LoanCore wasn’t the only Power 50 honoree to ride CLO business to higher slots in our rankings this time around. TPG Real Estate Finance Trust, the shop that was the biggest single issuer of the securities in 2018, jumped six spots on the list, landing its CEO, Greta Guggenheim, at 39.

“Our first CLO [of the year] occurred in February 2018, [and] at the time we did it, it was the tightest pricing of any issuer,” Guggenheim said. “That enabled us to go out and win more business, because our cost of funds was attractive.”

In October 2018, Greystone (which also leaped six spots) launched the first CLO backed solely by senior-housing facilities, in a deal worth $300 million.

“Historically, we’ve used bank, warehouse and repo lines to lever the business,” Greystone vice president Mark Jarrell told Senior Housing News. “The CLO gives us diversity of financing sources for the business.”

Filling out an odd pattern, Barclays (BCS), another key player in the space, also saw its representative, Larry Kravetz, jump six spots on this year’s list. The firm’s executives aver that with appropriate caution taken, securitizing transitional loans can be a sound credit endeavor.
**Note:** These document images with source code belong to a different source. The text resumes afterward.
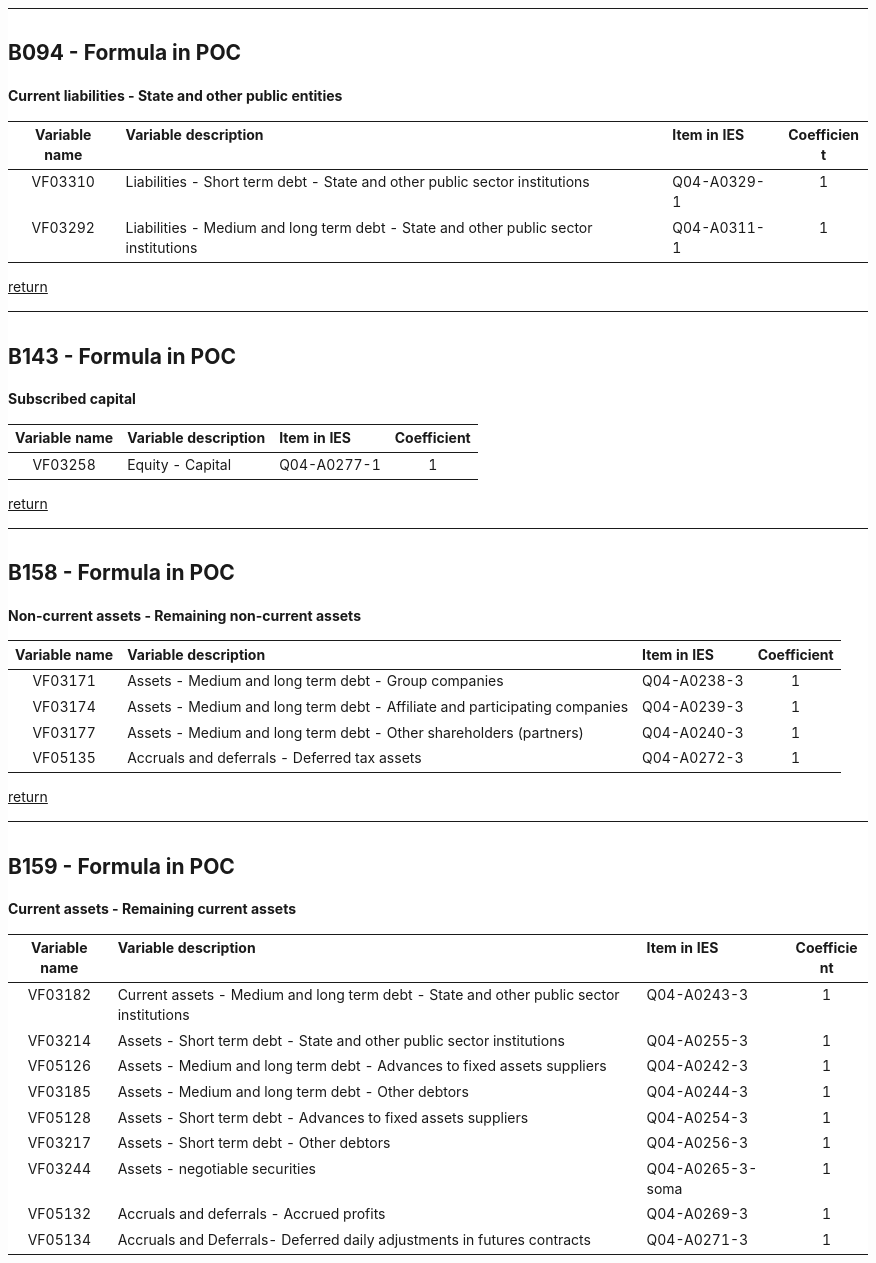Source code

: ------------------------------------------------------

## B094 - Formula in POC
**Current liabilities - State and other public entities**

| Variable name	| Variable description | Item in IES| Coefficient |
| :----: | :------------- | :-------------- | :---: |
| VF03310 | Liabilities - Short term debt - State and other public sector institutions | Q04-A0329-1 | 1 |
| VF03292 | Liabilities - Medium and long term debt - State and other public sector institutions | Q04-A0311-1 | 1 |

[return](#liabilities)

------------------------------------------------------

## B143 - Formula in POC
**Subscribed capital**

| Variable name	| Variable description | Item in IES| Coefficient |
| :----: | :------------- | :-------------- | :---: |
| VF03258 | Equity - Capital | Q04-A0277-1 | 1 |


[return](#equity)

------------------------------------------------------

## B158 - Formula in POC
**Non-current assets - Remaining non-current assets**

| Variable name	| Variable description | Item in IES| Coefficient |
| :----: | :------------- | :-------------- | :---: |
| VF03171	| Assets - Medium and long term debt - Group companies | Q04-A0238-3 | 1 |
| VF03174	| Assets - Medium and long term debt - Affiliate and participating companies | Q04-A0239-3 | 1 |
| VF03177	| Assets - Medium and long term debt - Other shareholders (partners) | Q04-A0240-3 | 1 |
| VF05135	| Accruals and deferrals - Deferred tax assets | Q04-A0272-3 | 1 |

[return](#assets)

-----------------------------------------------------

## B159 - Formula in POC
**Current assets - Remaining current assets**

| Variable name	| Variable description | Item in IES| Coefficient |
| :----: | :------------- | :-------------- | :---: |
| VF03182	| Current assets - Medium and long term debt - State and other public sector institutions | Q04-A0243-3 | 1 |
| VF03214	| Assets - Short term debt - State and other public sector institutions | Q04-A0255-3 | 1 |
| VF05126	| Assets - Medium and long term debt - Advances to fixed assets suppliers | Q04-A0242-3 | 1 |
| VF03185	| Assets - Medium and long term debt - Other debtors | Q04-A0244-3 | 1 |
| VF05128	| Assets - Short term debt - Advances to fixed assets suppliers | Q04-A0254-3 | 1 |
| VF03217	| Assets - Short term debt - Other debtors | Q04-A0256-3 | 1 |
| VF03244	| Assets - negotiable securities | Q04-A0265-3-soma | 1 |
| VF05132	| Accruals and deferrals - Accrued profits | Q04-A0269-3 | 1 |
| VF05134	| Accruals and Deferrals- Deferred daily adjustments in futures contracts | Q04-A0271-3 | 1 |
KKR’s real estate credit business, KREF, led by Power 50 honorees Chris Lee and Matt Salem, got in on the fun, too. Last November, it issued a CLO valued at an even $1 billion, a managed deal (which means that KKR can rearrange the underlying loans after securitization) with a two-year reinvestment period.

Legacy financial institutions—including many ranked highly on this year’s list—also played a key part in the surge as providers of the capital needed to fuel CLO lending. Wells Fargo was tops in the part, according to statistics from Commercial Mortgage Alert, responsible for powering $5.16 billion worth of deals. J.P. Morgan Chase wasn’t far behind at $4 billion, and Goldman Sachs had a nice taste of the action as well, supporting transactions with credit worth $1.89 billion.

And though this year’s top banana, Blackstone, didn’t issue CLOs in 2018, it was a notable cheerleader the year before, when it launched a billion-dollar CLO that was the biggest in history at the time.

Still, it’s not clear that recent success has launched the sector on an unbounded upward trajectory. Last year was bright overall, but the deals slowed down notably towards the end of the year, when market turmoil threw benchmark interest rates’ gentle upward course into uncertainty for the first time in years.

Spreads widened as a result, making it harder for landlords and lenders to see eye-to-eye on financing costs. Panelists at Information Management Network’s CLO conference in New York City last month agreed unanimously that the market would at best be flat this year while players wait for the interest-rate picture—and the economy more broadly—to crystallize, according to a Kroll Bond Rating Agency report about the event.

CLOs are still much more thinly traded than other sorts of mortgage bonds, KBRA noted, which makes investors wary. The debt often envisions borrowers’ completing tricky business plans, which could be jeopardized if the real estate cycle takes a turn. No one wants to be left holding the hot potato.